● **Brief 1**
How many files does the patch change?
● **Brief 2**
Print the lines of the records starting at the line that contains "Mechanische Erosion" and stopping after the line that contains "zertifiziert.". Leave the pictures out of your answer.

● **Text passage**
####
From e433a57650c1a95e17e05ed58e3069cfb8664db6 Mon Sep 17 00:00:00 2001
From: Samuel Pitoiset <samuel.pitoiset@gmail.com>
Date: Wed, 16 Apr 2025 13:06:11 +0200
Subject: [PATCH] ac,radeonsi: rework computing scratch wavesize and tmpring
 register

To be re-used by RADV.

Signed-off-by: Samuel Pitoiset <samuel.pitoiset@gmail.com>
Part-of: <https://gitlab.freedesktop.org/mesa/mesa/-/merge_requests/34549>
---
 src/amd/common/ac_shader_util.c               | 39 ++++++++++---------
 src/amd/common/ac_shader_util.h               |  7 ++--
 src/gallium/drivers/radeonsi/si_compute.c     |  4 +-
 src/gallium/drivers/radeonsi/si_pipe.c        | 19 +++++++--
 src/gallium/drivers/radeonsi/si_pipe.h        |  2 +
 .../drivers/radeonsi/si_state_shaders.cpp     |  3 +-
 6 files changed, 45 insertions(+), 29 deletions(-)

diff --git a/src/amd/common/ac_shader_util.c b/src/amd/common/ac_shader_util.c
index 40c854f41c8..ae142488c1a 100644
--- a/src/amd/common/ac_shader_util.c
+++ b/src/amd/common/ac_shader_util.c
@@ -1030,10 +1030,23 @@ uint32_t ac_apply_cu_en(uint32_t value, uint32_t clear_mask, unsigned value_shif
           (((cu_en & spi_cu_en) << cu_en_shift) & cu_en_mask);
 }
 
-/* Return the register value and tune bytes_per_wave to increase scratch performance. */
-void ac_get_scratch_tmpring_size(const struct radeon_info *info,
-                                 unsigned bytes_per_wave, unsigned *max_seen_bytes_per_wave,
-                                 uint32_t *tmpring_size)
+/* Compute the optimal scratch wavesize. */
+uint32_t
+ac_compute_scratch_wavesize(const struct radeon_info *info, uint32_t bytes_per_wave)
+{
+   /* Add 1 scratch item to make the number of items odd. This should improve
+    * scratch performance by more randomly distributing scratch waves among
+    * memory channels.
+    */
+   if (bytes_per_wave)
####
● **Material to process**
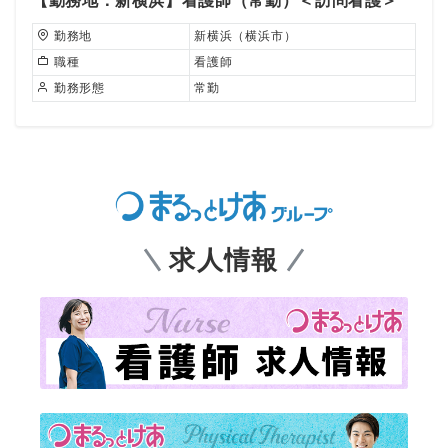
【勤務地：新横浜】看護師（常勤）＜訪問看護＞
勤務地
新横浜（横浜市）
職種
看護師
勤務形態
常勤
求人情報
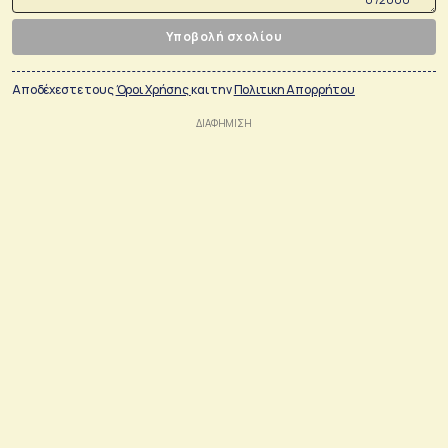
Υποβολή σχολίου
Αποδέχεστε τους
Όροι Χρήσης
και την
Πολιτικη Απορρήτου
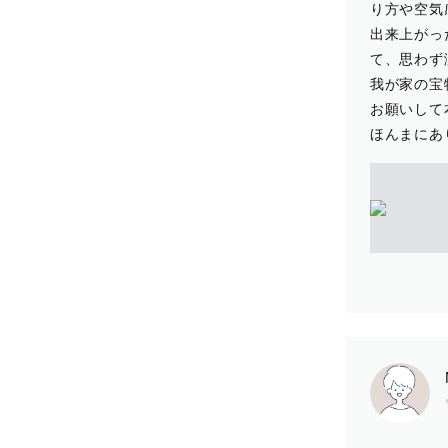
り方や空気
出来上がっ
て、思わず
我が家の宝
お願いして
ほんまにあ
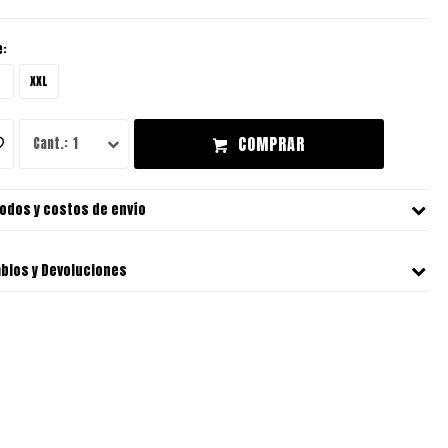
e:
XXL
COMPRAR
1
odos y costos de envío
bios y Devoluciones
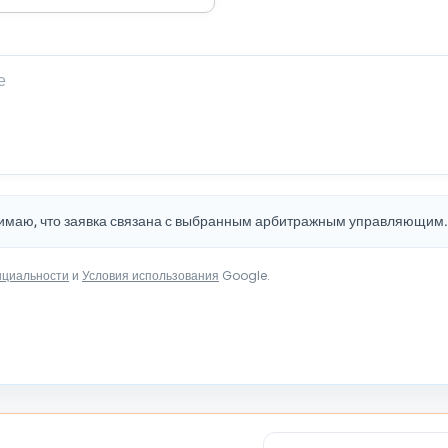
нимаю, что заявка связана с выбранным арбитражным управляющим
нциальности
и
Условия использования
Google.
####
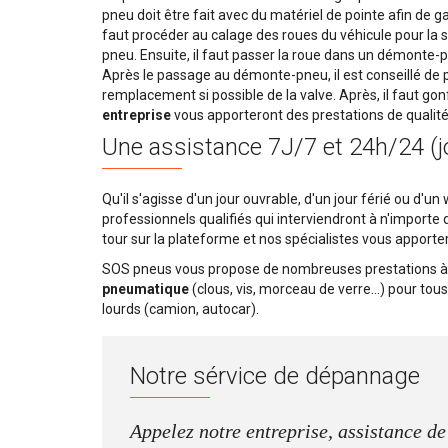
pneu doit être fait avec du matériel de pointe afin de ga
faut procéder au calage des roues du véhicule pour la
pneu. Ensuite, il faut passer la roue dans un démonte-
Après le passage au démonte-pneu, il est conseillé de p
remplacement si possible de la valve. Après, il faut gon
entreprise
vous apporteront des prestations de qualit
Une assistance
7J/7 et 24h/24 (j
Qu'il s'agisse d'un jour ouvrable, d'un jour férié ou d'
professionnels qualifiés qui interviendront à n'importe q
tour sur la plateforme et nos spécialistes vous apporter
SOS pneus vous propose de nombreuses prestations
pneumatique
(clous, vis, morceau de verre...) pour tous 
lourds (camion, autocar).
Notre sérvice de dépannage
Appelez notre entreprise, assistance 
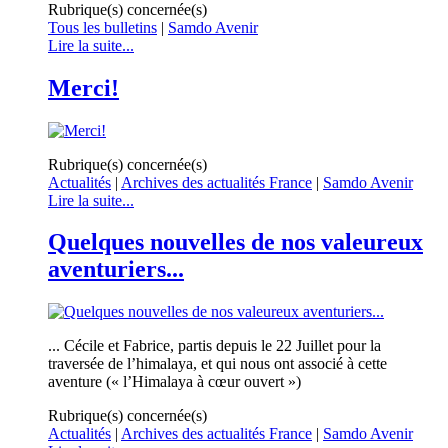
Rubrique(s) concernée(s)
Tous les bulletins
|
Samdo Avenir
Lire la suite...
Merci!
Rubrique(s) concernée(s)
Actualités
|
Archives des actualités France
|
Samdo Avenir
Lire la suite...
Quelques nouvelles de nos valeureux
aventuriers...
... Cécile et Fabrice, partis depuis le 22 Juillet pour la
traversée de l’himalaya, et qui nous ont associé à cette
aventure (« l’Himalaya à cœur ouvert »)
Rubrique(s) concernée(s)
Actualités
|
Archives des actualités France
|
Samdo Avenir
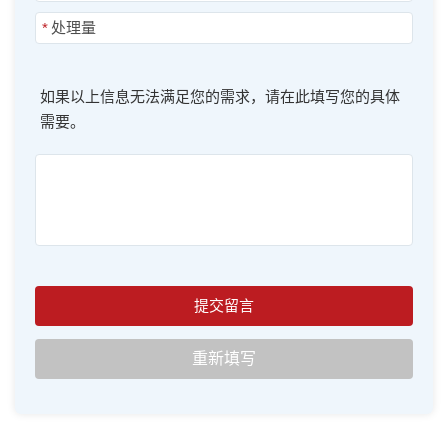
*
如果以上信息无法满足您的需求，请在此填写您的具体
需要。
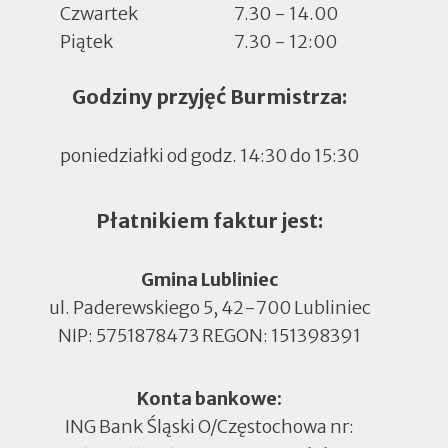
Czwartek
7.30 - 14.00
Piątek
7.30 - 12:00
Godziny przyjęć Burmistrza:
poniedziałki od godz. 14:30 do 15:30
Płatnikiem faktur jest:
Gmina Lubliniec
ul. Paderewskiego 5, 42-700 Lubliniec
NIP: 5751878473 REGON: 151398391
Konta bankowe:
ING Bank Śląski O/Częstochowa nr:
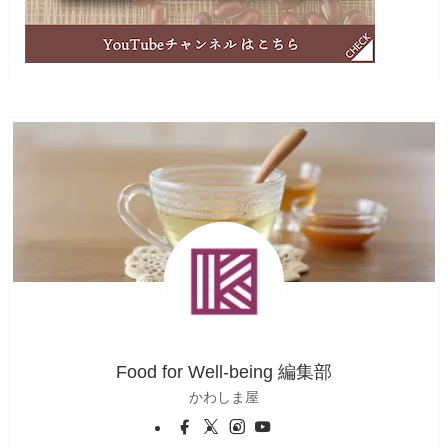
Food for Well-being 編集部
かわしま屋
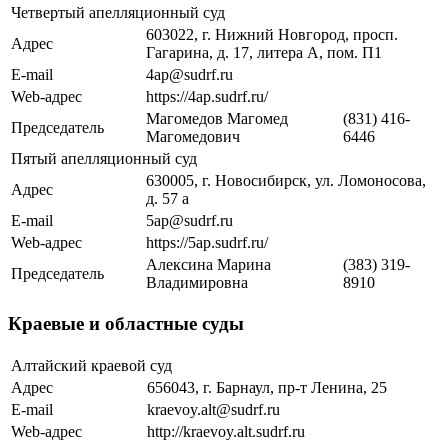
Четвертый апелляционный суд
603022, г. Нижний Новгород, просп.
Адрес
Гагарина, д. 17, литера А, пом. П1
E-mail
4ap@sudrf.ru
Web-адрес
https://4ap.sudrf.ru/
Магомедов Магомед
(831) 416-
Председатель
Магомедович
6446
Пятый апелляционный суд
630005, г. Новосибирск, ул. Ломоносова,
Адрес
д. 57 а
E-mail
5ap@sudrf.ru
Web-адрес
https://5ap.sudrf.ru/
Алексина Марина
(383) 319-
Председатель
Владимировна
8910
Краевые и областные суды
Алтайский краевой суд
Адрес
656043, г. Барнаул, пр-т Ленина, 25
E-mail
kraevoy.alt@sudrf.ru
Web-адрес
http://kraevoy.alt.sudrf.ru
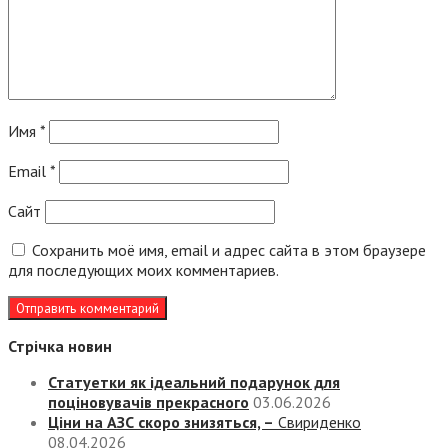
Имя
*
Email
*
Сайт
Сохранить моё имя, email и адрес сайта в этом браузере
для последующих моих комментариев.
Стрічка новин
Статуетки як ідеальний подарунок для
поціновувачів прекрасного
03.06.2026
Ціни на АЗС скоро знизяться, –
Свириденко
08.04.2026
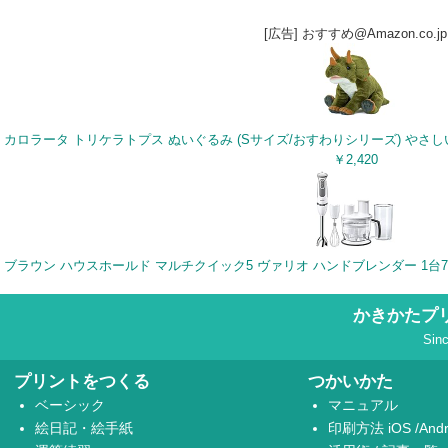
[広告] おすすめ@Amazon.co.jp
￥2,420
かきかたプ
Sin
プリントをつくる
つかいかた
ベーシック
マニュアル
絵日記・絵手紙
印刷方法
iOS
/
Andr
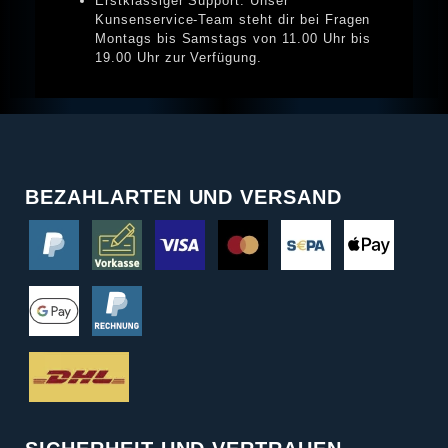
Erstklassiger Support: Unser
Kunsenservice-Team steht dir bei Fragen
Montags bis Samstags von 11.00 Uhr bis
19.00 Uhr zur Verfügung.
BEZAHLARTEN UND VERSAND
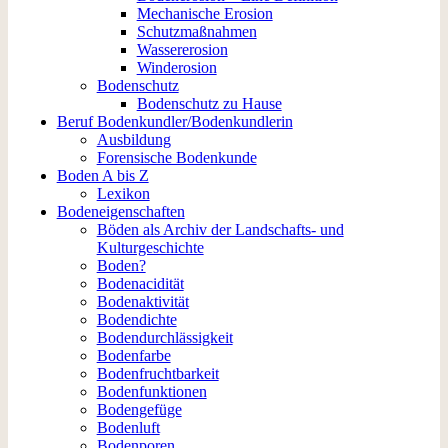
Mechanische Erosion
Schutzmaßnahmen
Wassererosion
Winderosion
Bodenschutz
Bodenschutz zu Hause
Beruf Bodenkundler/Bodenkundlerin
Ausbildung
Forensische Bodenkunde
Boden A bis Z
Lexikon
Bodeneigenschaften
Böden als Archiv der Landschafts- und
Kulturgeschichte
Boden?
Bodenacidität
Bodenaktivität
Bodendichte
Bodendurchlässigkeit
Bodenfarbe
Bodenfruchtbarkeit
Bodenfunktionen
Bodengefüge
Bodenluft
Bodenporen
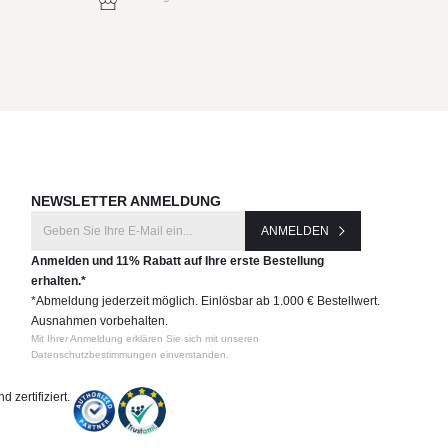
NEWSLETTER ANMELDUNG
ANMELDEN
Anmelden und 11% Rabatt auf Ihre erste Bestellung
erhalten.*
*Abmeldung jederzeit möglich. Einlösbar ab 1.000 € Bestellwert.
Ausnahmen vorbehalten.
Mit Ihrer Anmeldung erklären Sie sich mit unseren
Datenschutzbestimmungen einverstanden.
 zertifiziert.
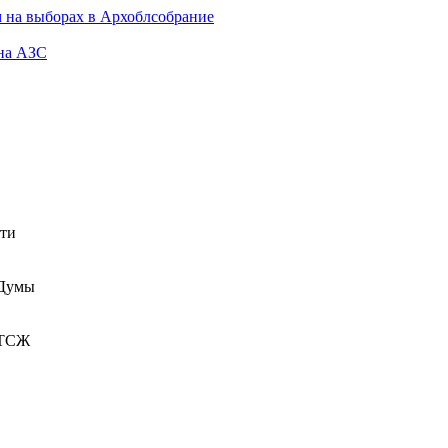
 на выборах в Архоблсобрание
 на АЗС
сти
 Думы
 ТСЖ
####
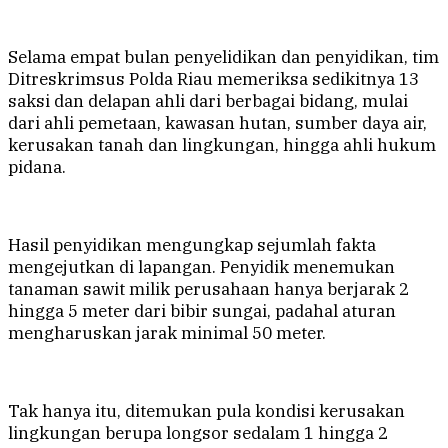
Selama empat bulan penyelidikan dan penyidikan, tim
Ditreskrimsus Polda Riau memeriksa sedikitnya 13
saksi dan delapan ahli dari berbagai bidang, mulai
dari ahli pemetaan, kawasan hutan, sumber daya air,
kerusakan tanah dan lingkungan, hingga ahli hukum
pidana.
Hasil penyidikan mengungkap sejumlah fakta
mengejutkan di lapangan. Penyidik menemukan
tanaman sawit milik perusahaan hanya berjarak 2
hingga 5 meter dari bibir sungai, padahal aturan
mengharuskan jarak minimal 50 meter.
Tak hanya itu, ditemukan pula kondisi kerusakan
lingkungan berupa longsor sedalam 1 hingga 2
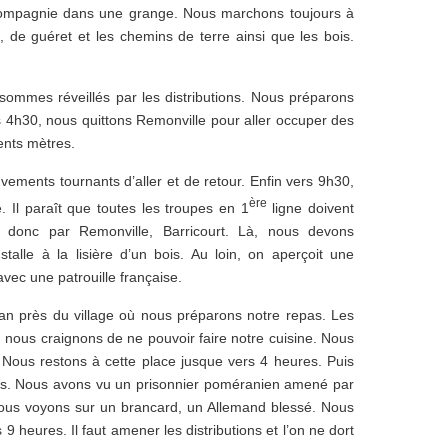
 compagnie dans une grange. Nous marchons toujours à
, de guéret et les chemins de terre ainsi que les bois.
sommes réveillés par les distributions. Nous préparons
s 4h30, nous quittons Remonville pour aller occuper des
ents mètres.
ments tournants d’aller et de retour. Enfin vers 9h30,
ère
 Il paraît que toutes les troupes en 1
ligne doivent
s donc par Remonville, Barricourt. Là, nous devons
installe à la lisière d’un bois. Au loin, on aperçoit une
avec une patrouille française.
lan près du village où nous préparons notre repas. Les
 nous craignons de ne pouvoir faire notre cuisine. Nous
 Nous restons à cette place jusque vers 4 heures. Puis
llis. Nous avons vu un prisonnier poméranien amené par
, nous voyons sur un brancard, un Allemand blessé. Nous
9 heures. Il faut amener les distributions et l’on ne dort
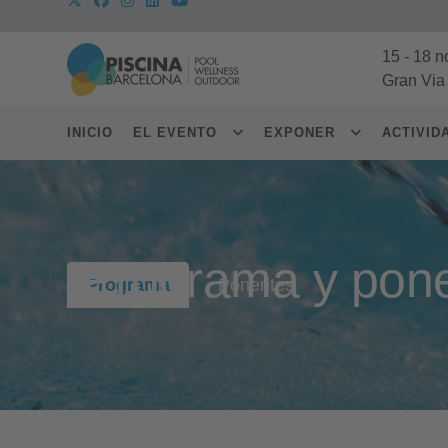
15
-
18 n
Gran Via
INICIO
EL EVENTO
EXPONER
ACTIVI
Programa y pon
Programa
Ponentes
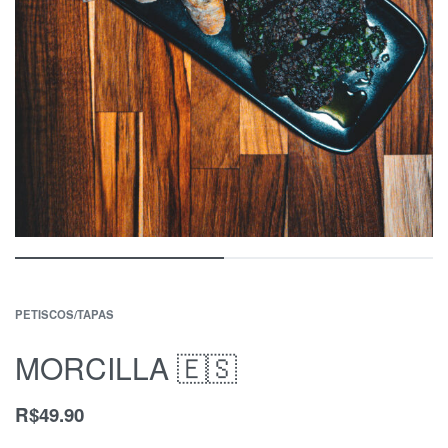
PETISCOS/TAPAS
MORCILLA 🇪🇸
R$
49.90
####
● **Exercise response 1**
Six files.

● **Exercise response 2**
Mechanische Erosion
Schutzmaßnahmen
Wassererosion
Winderosion
Bodenschutz
Bodenschutz zu Hause
Beruf Bodenkundler/Bodenkundlerin
Ausbildung
Forensische Bodenkunde
Boden A bis Z
Lexikon
Bodeneigenschaften
Böden als Archiv der Landschafts- und
Kulturgeschichte
Boden?
Bodenacidität
Bodenaktivität
Bodendichte
Bodendurchlässigkeit
Bodenfarbe
Bodenfruchtbarkeit
Bodenfunktionen
Bodengefüge
Bodenluft
Bodenporen
NEWSLETTER ANMELDUNG
ANMELDEN
Anmelden und 11% Rabatt auf Ihre erste Bestellung
erhalten.*
*Abmeldung jederzeit möglich. Einlösbar ab 1.000 € Bestellwert.
Ausnahmen vorbehalten.
Mit Ihrer Anmeldung erklären Sie sich mit unseren
Datenschutzbestimmungen einverstanden.
 zertifiziert.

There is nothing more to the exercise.